チャイコフスキーの歌曲

今度の試験ではチャイコフスキーを歌おうと思っている。
とは言ってもまだ先生にも言っていないので、また一波乱有るのは間違いない。でも、私の中ではかなり固い、決意とも似た感情がココロを占めている。
わたしとチャイコフスキーの出会いはおそらく小学校時代、バレエ音楽としてであったように思う。いつのまにかピアコンの1番は知っていたし、親の影響でクラシック音楽漬けな幼少期だったので、正確にいつからチャイコを知っていたかについては定かでないが、とにかく、チャイコフスキーをそれと認識したのはバレエであったろう。バレエをやめてからも、チャイコを聴くとなんとなく体が動いてしまう……バレエをかじった人なら多くの人が同意してくれるのではないだろうか。チャイコは本当に、なんでこんなに分かってらっしゃるのだろうと思えるほど踊りだしたくなる音楽を書いて下さった。
しかし、彼が100曲を越える歌曲を書いているということは最近まで知らなかった。一昨年、単身渡ったベルギーの講習会で、ロシア人の美人歌手がラフマニノフの歌曲をそれはそれは美しく歌っているのを聴いたのが、ロシア歌曲との初めての遭遇だった。

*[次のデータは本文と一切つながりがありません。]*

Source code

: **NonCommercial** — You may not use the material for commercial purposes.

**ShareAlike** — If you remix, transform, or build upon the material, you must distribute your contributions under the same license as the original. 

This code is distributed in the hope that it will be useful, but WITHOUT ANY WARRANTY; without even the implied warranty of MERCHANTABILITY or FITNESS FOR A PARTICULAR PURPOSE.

わたしとロシア語の出会いは、……いったいいつだろう? これもよく思い出せないが、世の中にロシア語があると知ったのは随分幼いときだったと思う。もう亡くなった大叔父がたいそう変わり者で、ドストエフスキーの師匠、ネクラーソフの研究者だったのである。私が小さい頃、英語が出来ない!と騒いでいたら「なんで英語なんかが出来ないの」と言われた、らしい。覚えていないが。そりゃあロシア語に比べれば簡単でしょうねぇ……
そんなわけでロシア語という言語はずっと私の中でひっかかっていたのだった。そして、去年の秋。ロシア語を習いだした。難しいし全然分からないけど、なんだかもう楽しい。というより、嬉しい。
大学入学前からドイツリートをやっていて、1年の期末試験はブラームス。2年の期末試験もドイツリートにするつもりが、自然とドヴォルザークにいきつき、今年はチャイコフスキー。自分の中では流れとして全く破綻がないのだが、どこが終着駅なのか、どこに腰を据えるべきなのか心配ではある。でもロシアまで来てしまったのには色々な因果を感じる。チェコ語をやりたいとか言っていた時期もあったけれど、今のモチベーションはやっぱりロシアかな。ドイツは、もちろん、バッハという作曲家が居る限り去ることは出来ないのですが……それにもちろん、ドイツとロシアは歴史的に切っても切れない縁にありますし。
インターネットで調べてもロシア歌曲はなかなかイイページが少ないし、勉強ついでに作るのもいいかなぁと夢想している三が日でした。